In a case of social engineering/phishing, an organization’s human resources department was targeted during tax season by a phishing scheme. An email appeared to be coming from an internal executive requesting W-2 information on employees. Personnel complied with this very legitimate-looking order from leadership, including a follow-up to transfer funds via wire. The end result was a compromise of employee data as well as a loss of thousands of dollars. Training became an absolutely essential part of proactive measures to mitigate this kind of threat; this included sharing frequent alerts with employees regarding scams making the rounds. Tighter protocols for disclosure of PII or transfer of funds, even when involving the C-suite, were also implemented.Kroll was involved in an investigation of an individual (a malicious insider) who learned that their position was likely to be eliminated and decided to use their broad network access to download hundreds of gigabytes of patient, employee, donor, and financial data to a removable hard drive to leverage for “insurance.” The employee had made insinuating remarks when let go, such that staff began questioning what might have occurred. Kroll was brought in for forensic analysis and, over the course of the next week, identified the data taken, including volume and timing, and used that information to help the client get ahead of the pending data breach-related issues surrounding the theft.

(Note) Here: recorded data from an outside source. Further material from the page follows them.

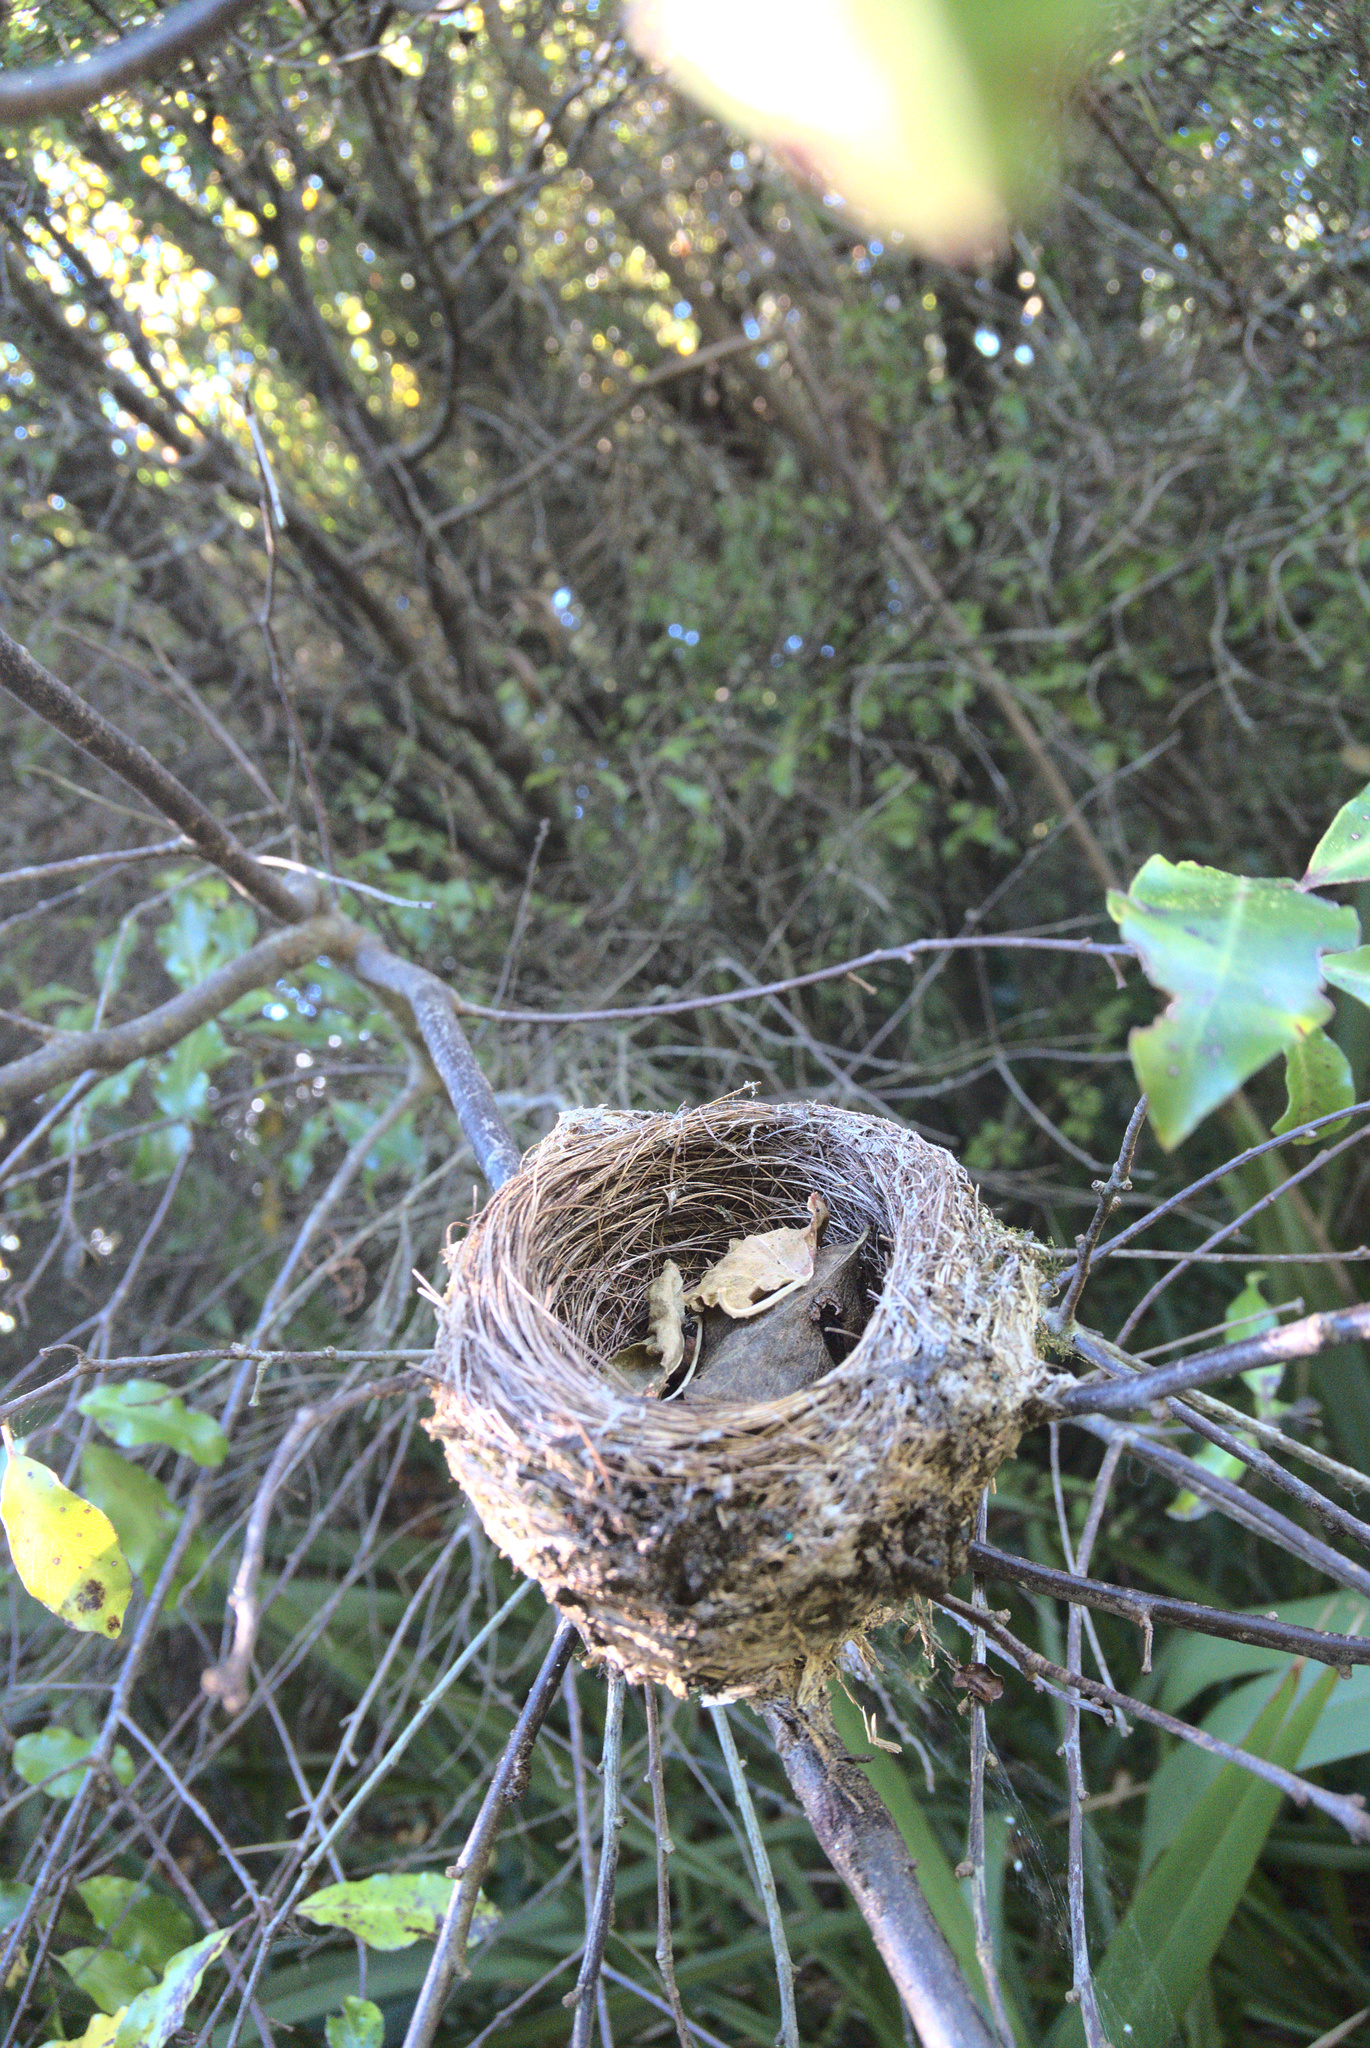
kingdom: Animalia
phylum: Chordata
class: Aves
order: Passeriformes
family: Rhipiduridae
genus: Rhipidura
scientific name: Rhipidura fuliginosa
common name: New zealand fantail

Kroll has also helped clients respond and remediate ransomware matters, where clients have found their data was inaccessible, and unreadable except for one message: their data was encrypted and a ransom with bitcoin was required to receive a decryption key. Ultimately, an organization will want to rely on backups of data stored on separate systems to rebound, which means a strenuous backup schedule, in addition to employee training, as ransomware is often deployed via a phishing attack. Security patches are essential, because ransomware attacks exploit known vulnerabilities most of the time. Most organizations are unaware that they should treat a ransomware incident like a data breach. Because it is difficult to know what was accessed, viewed, or exfiltrated, you don’t want the clock to start ticking on a potential breach without essential advance preparation.

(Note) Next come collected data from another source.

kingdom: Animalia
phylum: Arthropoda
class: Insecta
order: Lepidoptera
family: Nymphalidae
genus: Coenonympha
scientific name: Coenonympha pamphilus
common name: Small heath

Leaders who set the tone from the top about the importance of information security can make a big impact with employees. This was particularly evident when Kroll recently entered into a new client relationship with a hospital system. Its privacy officer spoke with great reverence about their “duty to maintain the sanctity of the patients’ data.” By emphasizing how data privacy and security ultimately enhances the care of constituents, the privacy officer significantly raised awareness of the patient data privacy issue, which in turn helped the staff make it an integral part of their daily activities.
The healthcare entity that starts from the position of treating their data with the same level of care as their patients will find it easier to train a vigilant eye toward the unique data compromise threats the industry faces.